Monthly Archives: May 2011

Temporariamente

O tempo não vagueia como as minúsculas partículas de areia que descem pela ampulheta. Tempo corre, e escorre liquefeito feito prata – viva. Não é cura, não faz com que as coisas passem, porque é Ele que as traz de volta. Das mais indesejadas às mais dolorosas.  Flui pungentemente e envenena porque nós achamos que é remédio. Insolúvel, intragável só faz com que estejamos mais próximos da morte, de uma morte.

Intoxica-me este tempo a conta – gotas enquanto espero. Um minuto, dois, três. O gosto metálico na boca aumentando. Tempo ausência de vida, consciência de solidão. Meu tempo – rio que nunca é o mesmo do começo e me faz diferente a cada segundo. Mudo posições, mudo desafios, mudo doenças e vícios, mudo vida, não me permite um estagnar consciente, traz presente e futuro consigo e estagna ao não me trazer vida, ao não me trazer atividade, boas notícias. Meu tempo, o tempo em que os ponteiros derretem, desfazem-se em fluídos prateados. Tic tic tic tac.

Não dá para dormir com o barulho de ponteiros circulando o relógio, mesmo dos derretidos. Não dá para ignorar o Tempo, amante infiel e ingrato, ele grita e esperneia: A VIDA, A VIDA!
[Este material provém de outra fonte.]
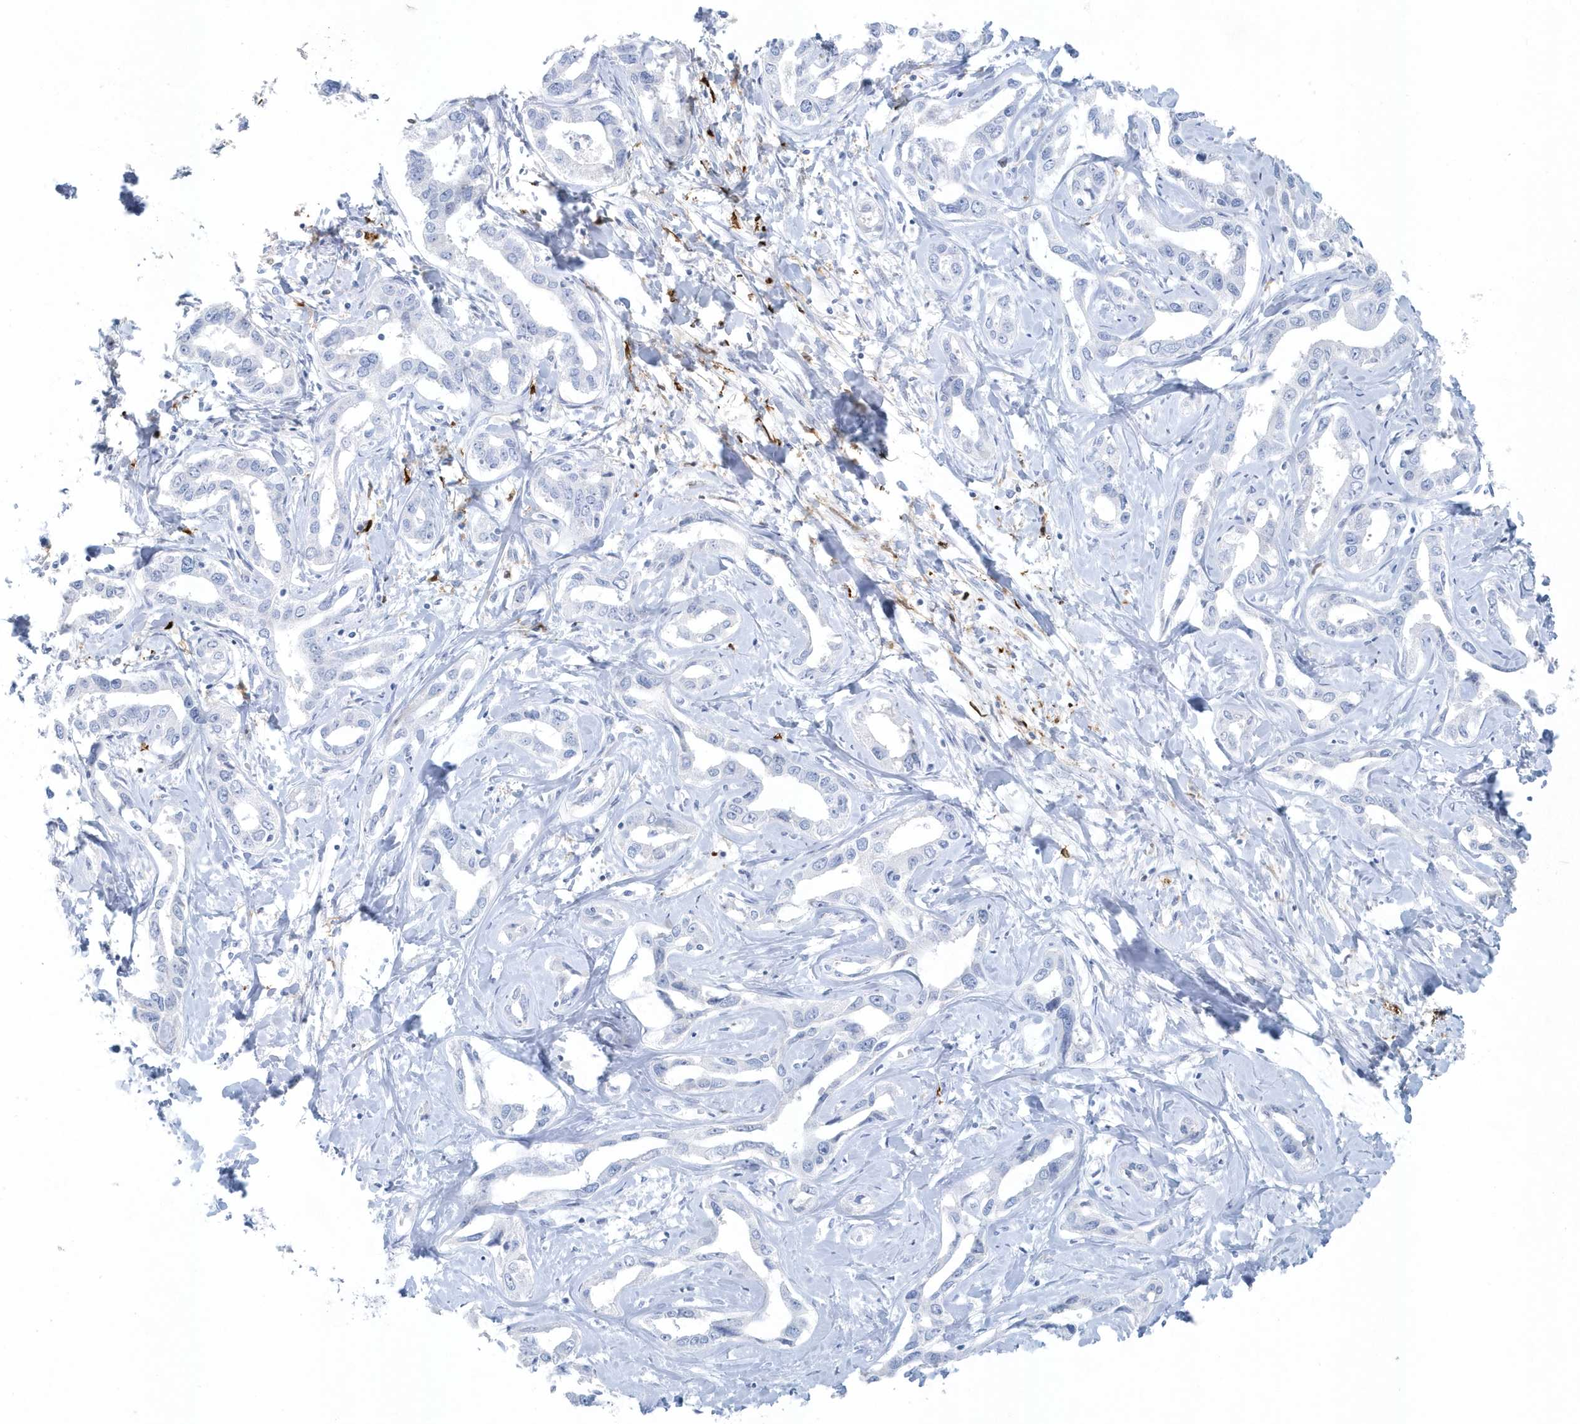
{"staining": {"intensity": "negative", "quantity": "none", "location": "none"}, "tissue": "liver cancer", "cell_type": "Tumor cells", "image_type": "cancer", "snomed": [{"axis": "morphology", "description": "Cholangiocarcinoma"}, {"axis": "topography", "description": "Liver"}], "caption": "Immunohistochemistry micrograph of neoplastic tissue: human liver cholangiocarcinoma stained with DAB (3,3'-diaminobenzidine) demonstrates no significant protein expression in tumor cells.", "gene": "FAM98A", "patient": {"sex": "male", "age": 59}}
[ texto ainda em fase de construção/experimentação – eu juro que na minha cabeça ele era bom]


I´m no good

I told you I was trouble
You know that I’m no good

O problema todo, meu bem, foi que você me descobriu rápido demais. Descobriu rápido demais por que é que a Amy também me canta.


Satisfação

Então galere… Hoje à tardinha recebi um email começado da seguinte maneira:

“Prezada Mayra:

Informo que a Multifoco possui interesse na publicação do seu livro.”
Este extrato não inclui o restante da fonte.